Quoted text:
Politics
Finally, the dirt is being dished
Published 24 July 2006
People at the heart of the police inquiry into loans for peerages are singing like canaries
New Labour has always been something of a conspiracy. The only question, until now, has been how many people were involved.
In his dissection of the phenomenon, Servants of the People, Andrew Rawnsley said there were just four people at the heart of it: Tony Blair, Gordon Brown, Peter Mandelson and Alastair Campbell. The ill-starred lobbyist Derek Draper famously boasted that he could introduce businessmen to the "17 people that count". The "sofa government" coined by Lord Butler in his report on the run-up to war in Iraq consisted of between half a dozen and a dozen individuals. Now a similar number of people around Blair are implicated in the cash-for-honours scandal.
There is a difference this time, with the possibility that the Blairite conspiracy has turned into a real, live, criminal conspiracy. Deputy Assistant Commissioner John Yates, who is leading the investigation into party funding, has informed parliament that conspiracy charges will now be considered alongside breaches of the honours legislation. This takes the scandal to a new level.
After the arrest of Lord Levy and the questioning of two ministers, Lord Sainsbury and Ian McCartney, efforts by the Downing Street bunker to shrug off the affair are no longer credible. I wrote in early June that some at the highest level of the Labour Party were convinced that people around the Prime Minister were offering peerages in return for loans. That conviction has now deepened.
Despite the customary bravura of Blair's confidants, I am told there is open panic among those involved in fundraising before the last election. According to one party figure close to the inquiry, one of the reasons the police have made such rapid progress is that people are "singing like canaries".
One senior Labour source tells me it is now possible to narrow the police inquiry down to seven individuals. Apart from Blair and Levy, these are: Matt Carter, the former Labour general secretary; Jonathan Powell, the PM's chief of staff; Ruth Turner, director of government relations; John McTernan, director of political operations; and McCartney, party chairman at the time of events.
The police have operated like interrogators in an American cop show, prising Labour loyalists apart to dish the dirt on each other. "The police are feeling for the cracks," is one description I have heard. I am told Levy's arrest would not have been possible without the testimony of former allies of the man known as Lord Cashpoint. Meanwhile, Turner is said to have tried to distance herself from the other plotters and to be "periodically very nervous".

Instruction: Extend the cash-for-honours article above with a few more paragraphs, starting right after its final sentence.

Supplied material:
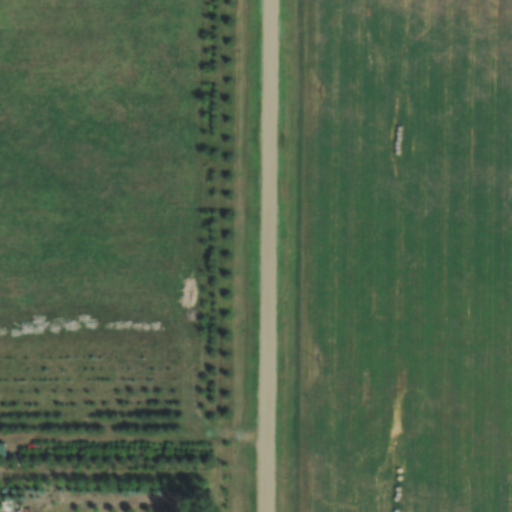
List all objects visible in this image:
road: (267, 256)
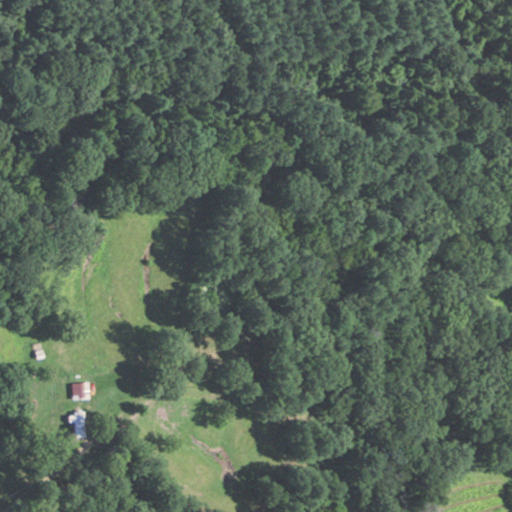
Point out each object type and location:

Reply to the exercise:
Conference woes
The timing couldn't be worse, with Yates planning to present his report to the Crown Prosecution Service on the eve of the Labour conference at the end of September. There are those at the top of the party who believe that even the possibility of conspiracy charges may force Blair to leave office before conference. Party officials talk openly about a second conspiracy: a plot to oust Blair before the end of the year led by the Parliamentary Labour Party, or even elements within the cabinet.
Such speculation has happened many times before. Indeed, talk of Blair's resignation can be measured in anniversaries and conferences. In 2004, ten years after he took over as Labour leader, the mood was feverish until Blair announced on TV, just after delegates had left the Brighton conference, that he would serve "a full term". At last year's conference, Brownites looked in vain for signs of a handover date. This led to the idea that he must be waiting for a new symbolic occasion - the tenth anniversary of the 1997 election victory, perhaps - before handing over the reins.
Now, after his announcement at the G8 summit in St Petersburg that he will still be here this time next year, it seems he intends to let this anniversary slip, too. This year's conference in Manchester will therefore be dominated, once again, by whispers.
Could it be possible that Blair is waiting for June 2008, the tenth anniversary of Draper's "Lobbygate" scandal, before he finally goes? In a way it would be perfect. So much in the story of lobbying companies boasting of access to the "whiter-than-white" new Labour government on behalf of their business clients presaged the sleaze that we have seen.
Then, the country was prepared to forgive the new administration almost anything, and the affair blew over. What few realised at the time was that it exposed a fatal flaw at the heart of new Labour.
None could have predicted then that Labour's desperate attempts to woo business would eventually spark a police investigation that would lead to Downing Street itself. But the signs were already there.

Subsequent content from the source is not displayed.